All lines from the one that mentions "index dip: (442, 65)" through the last of the entries below must be copied exactly, with both ends kept.

Given entries:
---*---

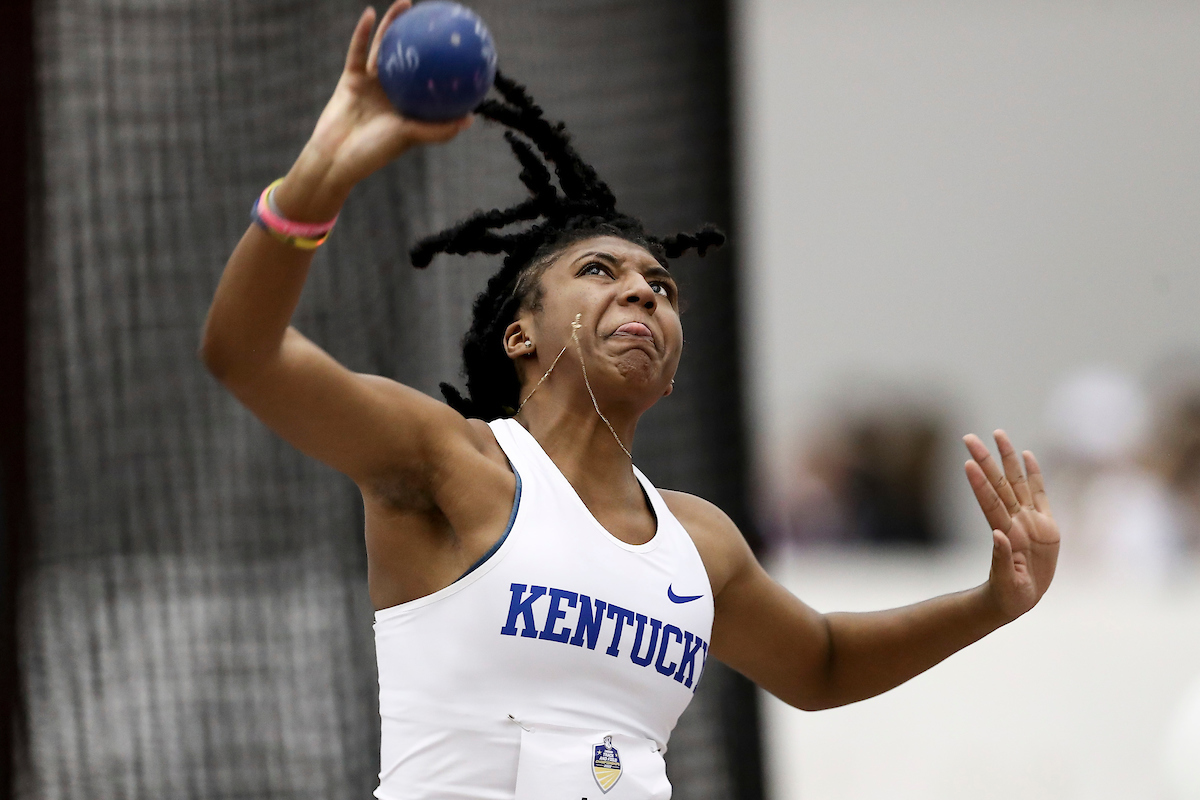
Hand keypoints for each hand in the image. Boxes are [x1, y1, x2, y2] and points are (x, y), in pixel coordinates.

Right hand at [277, 2, 472, 218]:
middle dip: (421, 38)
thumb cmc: (373, 152)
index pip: (429, 80)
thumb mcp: (409, 137)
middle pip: (410, 58)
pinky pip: (358, 51)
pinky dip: (362, 33)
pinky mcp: (351, 78)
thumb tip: (470, 119)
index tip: (457, 47)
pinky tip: (371, 13)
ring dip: (393, 25)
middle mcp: (392, 92)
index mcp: (408, 106)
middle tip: (435, 18)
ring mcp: (371, 84)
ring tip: (407, 4)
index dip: (442, 65)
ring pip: (384, 49)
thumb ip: (437, 129)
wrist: (335, 157)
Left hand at [963, 430, 1059, 621]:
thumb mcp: (1007, 583)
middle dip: (985, 459)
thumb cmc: (1009, 595)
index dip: (980, 484)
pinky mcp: (1046, 525)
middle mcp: (1014, 521)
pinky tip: (1026, 455)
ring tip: (998, 434)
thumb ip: (1001, 560)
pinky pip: (1040, 494)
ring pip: (1017, 482)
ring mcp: (1029, 520)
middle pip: (999, 484)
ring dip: (1007, 458)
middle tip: (968, 436)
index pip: (990, 503)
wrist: (1021, 598)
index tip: (968, 464)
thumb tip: (998, 535)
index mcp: (1005, 534)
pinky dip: (1034, 474)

---*---

Solution to the problem:
index dip: (442, 65)
ring pip: (384, 49)
thumb ip: (437, 129)
wrist: (335, 157)
Left hand at [963, 430, 1059, 621]:
thumb mcp: (1007, 583)
middle dip: (985, 459)
thumb cmc: (1009, 595)
index dip: (980, 484)
pinky mcp: (1046, 525)
middle mcp: (1014, 521)
pinky tip: (1026, 455)
ring tip: (998, 434)
thumb ip: (1001, 560)
pinky pip: (1040, 494)
ring pip: (1017, 482)
ring mcp: (1029, 520)
middle pip: (999, 484)
ring dip: (1007, 458)
middle tip: (968, 436)
index pip: (990, 503)
wrist: (1021, 598)
index tip: (968, 464)
thumb tip: (998, 535)
index mcp: (1005, 534)
pinky dip: (1034, 474)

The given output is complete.